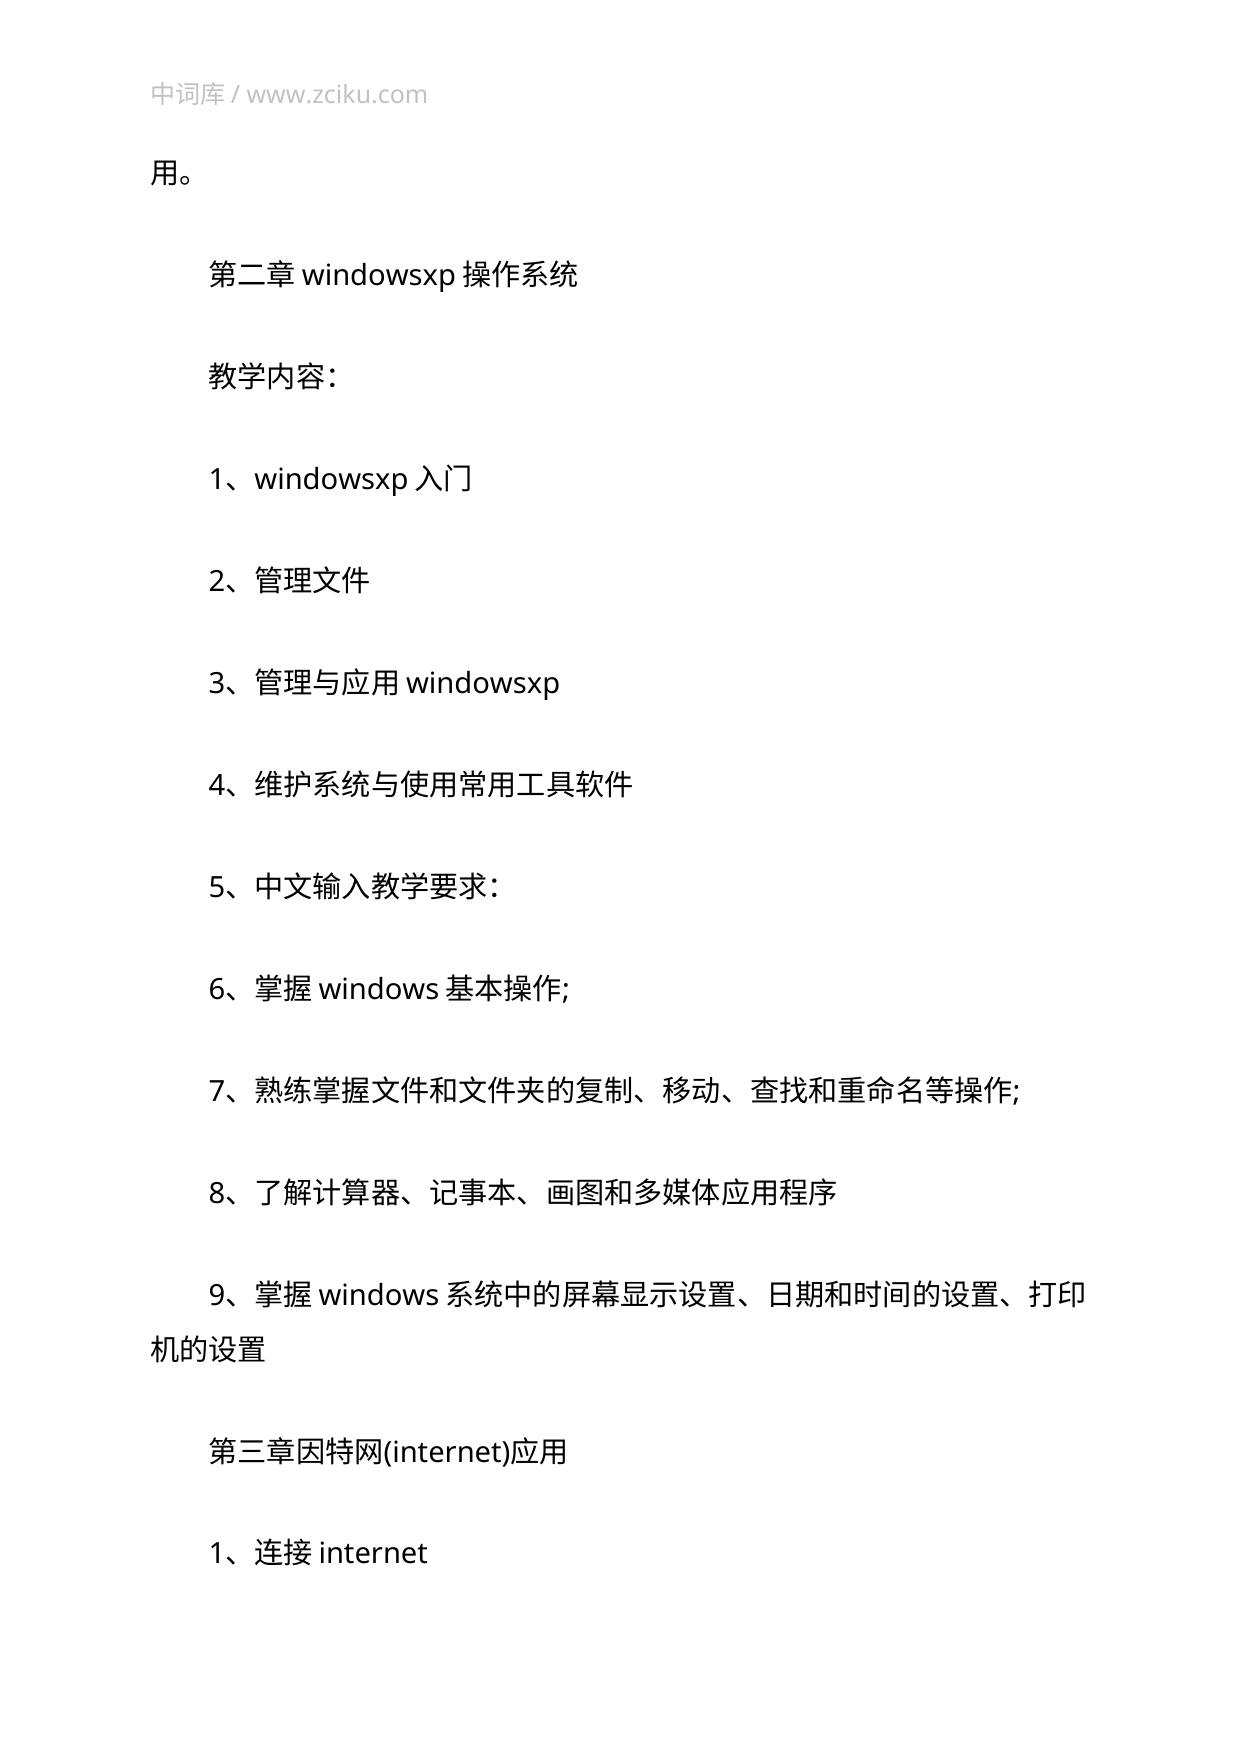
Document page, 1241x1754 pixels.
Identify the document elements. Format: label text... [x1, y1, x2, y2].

text 第二章windowsxp操作系统 [150, 252, 1090, 294]
text 9、掌握windows系统中的屏幕显示设置、日期和时间的设置、打印机的设置 [150, 1271, 1090, 1369]
text 教学内容： [150, 354, 1090, 396]
text 1、连接internet [150, 1530, 1090, 1572]
text 7、熟练掌握文件和文件夹的复制、移动、查找和重命名等操作; [150, 1067, 1090, 1110]
text 6、掌握windows基本操作; [150, 965, 1090, 1008]
text 第三章因特网(internet)应用 [150, 1428, 1090, 1471]
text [150, 150, 1090, 192]
text 1、windowsxp入门 [150, 456, 1090, 498]
text 2、管理文件 [150, 557, 1090, 600]
text 3、管理与应用windowsxp [150, 659, 1090, 702]
text 5、中文输入教学要求： [150, 863, 1090, 906]
text 4、维护系统与使用常用工具软件 [150, 761, 1090, 804]
text 8、了解计算器、记事本、画图和多媒体应用程序 [150, 1169, 1090, 1212]
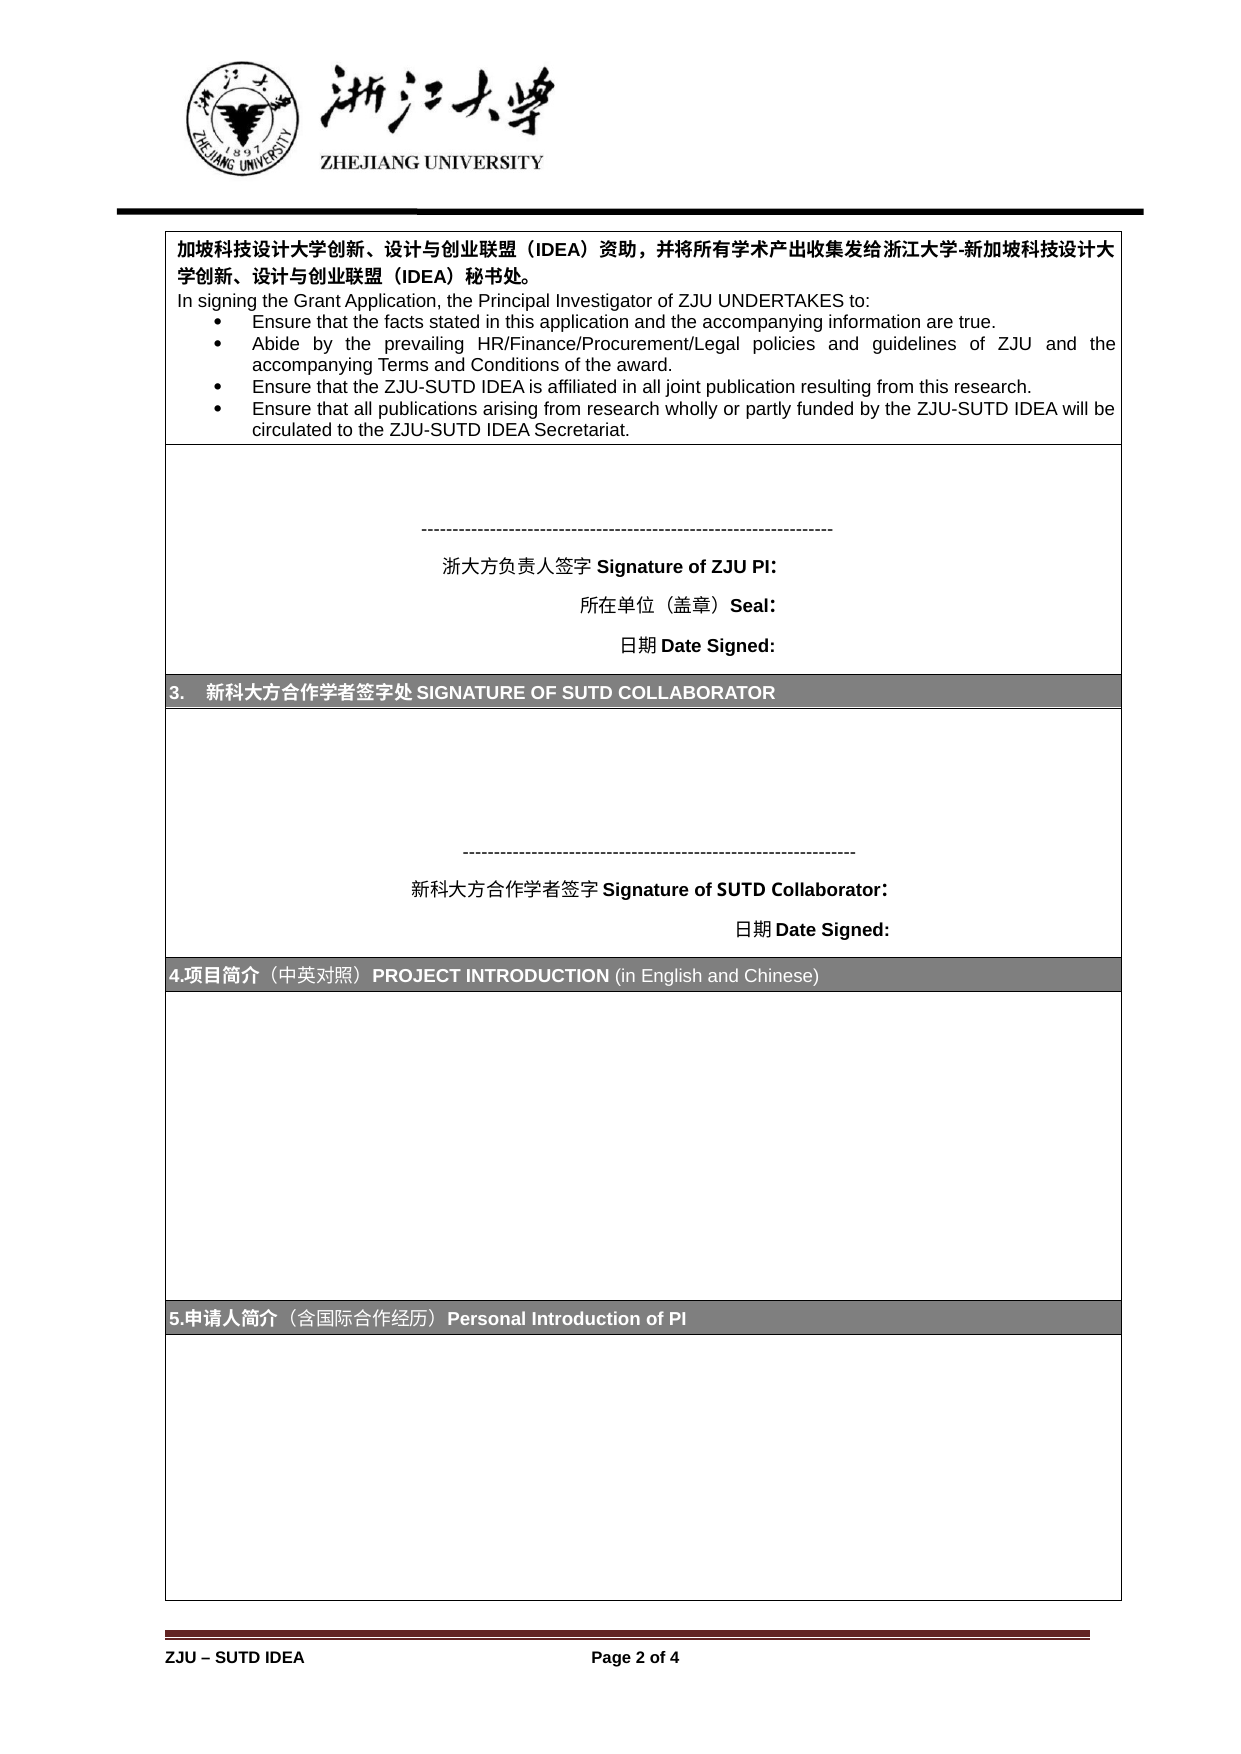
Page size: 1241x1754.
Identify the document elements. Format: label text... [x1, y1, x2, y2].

table_cell ------------------------------------------------------------------ 浙大方负责人签字 Signature of ZJU PI： 所在单位（盖章）Seal： 日期Date Signed: [166, 445, 1121, 673]
table_cell 本人承诺本申请表信息属实，如获批准，严格按照项目管理办法执行；遵守浙江大学现行的人力资源/财务/采购/法律政策和指导方针以及相关的条款和条件；此研究产出的所有联合公开发表的学术成果需要提到受浙江大学-新加坡科技设计大学创新、设计与创业联盟（IDEA）资助，并将所有学术产出收集发给浙江大学-新加坡科技设计大学创新、设计与创业联盟（IDEA）秘书处。 In signing the Grant Application, the Principal Investigator of ZJU UNDERTAKES to: Ensure that the facts stated in this application and the accompanying information are true. Abide by the prevailing HR/Finance/Procurement/Legal policies and guidelines of ZJU and the accompanying Terms and Conditions of the award. Ensure that the ZJU-SUTD IDEA is affiliated in all joint publication resulting from this research. Ensure that all publications arising from research wholly or partly funded by the ZJU-SUTD IDEA will be circulated to the ZJU-SUTD IDEA Secretariat. [166, 232, 1121, 444]
table_cell --------------------------------------------------------------- 新科大方合作学者签字Signature of SUTD Collaborator： 日期Date Signed: [166, 709, 1121, 957]
picture [176, 60, 577, 186]
table_cell 4.项目简介（中英对照）PROJECT INTRODUCTION (in English and Chinese) [166, 958, 1121, 991]
table_cell 5.申请人简介（含国际合作经历）Personal Introduction of PI [166, 1301, 1121, 1334]
table_cell [166, 1335, 1121, 1600]
table_cell 新科大方合作学者签字处SIGNATURE OF SUTD COLLABORATOR [166, 675, 1121, 707]
table_cell [166, 992, 1121, 1300]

##########

■ Work request:
Although the records above contain pictures, the copy should hold only the lines from their start through the line containing "Page size: 1241x1754.", each exactly as written, and none of the pictures.

■ The completed task:
Document page, 1241x1754 pixels.
Identify the document elements. Format: label text... [x1, y1, x2, y2].

text 第二章windowsxp操作系统 [150, 252, 1090, 294]
text 9、掌握windows系统中的屏幕显示设置、日期和时间的设置、打印机的设置 [150, 1271, 1090, 1369]
text 教学内容： [150, 354, 1090, 396]
text 1、连接internet [150, 1530, 1090, 1572]
text 7、熟练掌握文件和文件夹的复制、移动、查找和重命名等操作; [150, 1067, 1090, 1110]
text 6、掌握windows基本操作; [150, 965, 1090, 1008]
text 第三章因特网(internet)应用 [150, 1428, 1090, 1471]
text [150, 150, 1090, 192]
text 1、windowsxp入门 [150, 456, 1090, 498]
text 2、管理文件 [150, 557, 1090, 600]
text 3、管理与应用windowsxp [150, 659, 1090, 702]
text 5、中文输入教学要求： [150, 863, 1090, 906]
text 4、维护系统与使用常用工具软件 [150, 761, 1090, 804]
text 8、了解计算器、记事本、画图和多媒体应用程序 [150, 1169, 1090, 1212]
Page size: 1241x1754.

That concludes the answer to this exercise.